-------- INPUT DATA --------
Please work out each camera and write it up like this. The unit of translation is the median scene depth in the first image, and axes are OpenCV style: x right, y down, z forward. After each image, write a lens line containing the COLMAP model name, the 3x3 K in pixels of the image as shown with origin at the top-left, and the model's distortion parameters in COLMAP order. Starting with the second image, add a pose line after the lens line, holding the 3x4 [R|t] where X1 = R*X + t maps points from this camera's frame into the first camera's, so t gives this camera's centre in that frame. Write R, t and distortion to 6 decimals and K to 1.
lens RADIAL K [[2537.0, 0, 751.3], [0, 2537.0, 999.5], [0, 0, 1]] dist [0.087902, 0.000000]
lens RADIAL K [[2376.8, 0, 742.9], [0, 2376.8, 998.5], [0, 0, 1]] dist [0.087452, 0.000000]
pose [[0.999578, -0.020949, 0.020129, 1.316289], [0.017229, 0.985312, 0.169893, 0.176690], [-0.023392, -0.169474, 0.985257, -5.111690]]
--------
** THE TASK **
Can you write out the material above again with "median" swapped for "mean" and nothing else changed?

** OUTPUT **
Please work out each camera and write it up like this. The unit of translation is the mean scene depth in the first image, and axes are OpenCV style: x right, y down, z forward. After each image, write a lens line containing the COLMAP model name, the 3x3 K in pixels of the image as shown with origin at the top-left, and the model's distortion parameters in COLMAP order. Starting with the second image, add a pose line after the lens line, holding the 3x4 [R|t] where X1 = R*X + t maps points from this camera's frame into the first camera's, so t gives this camera's centre in that frame. Write R, t and distortion to 6 decimals and K to 1.
lens RADIAL K [[2537.0, 0, 751.3], [0, 2537.0, 999.5], [0, 0, 1]] dist [0.087902, 0.000000]
lens RADIAL K [[2376.8, 0, 742.9], [0, 2376.8, 998.5], [0, 0, 1]] dist [0.087452, 0.000000]
pose [[0.999578, -0.020949, 0.020129, 1.316289], [0.017229, 0.985312, 0.169893, 0.176690], [-0.023392, -0.169474, 0.985257, -5.111690]]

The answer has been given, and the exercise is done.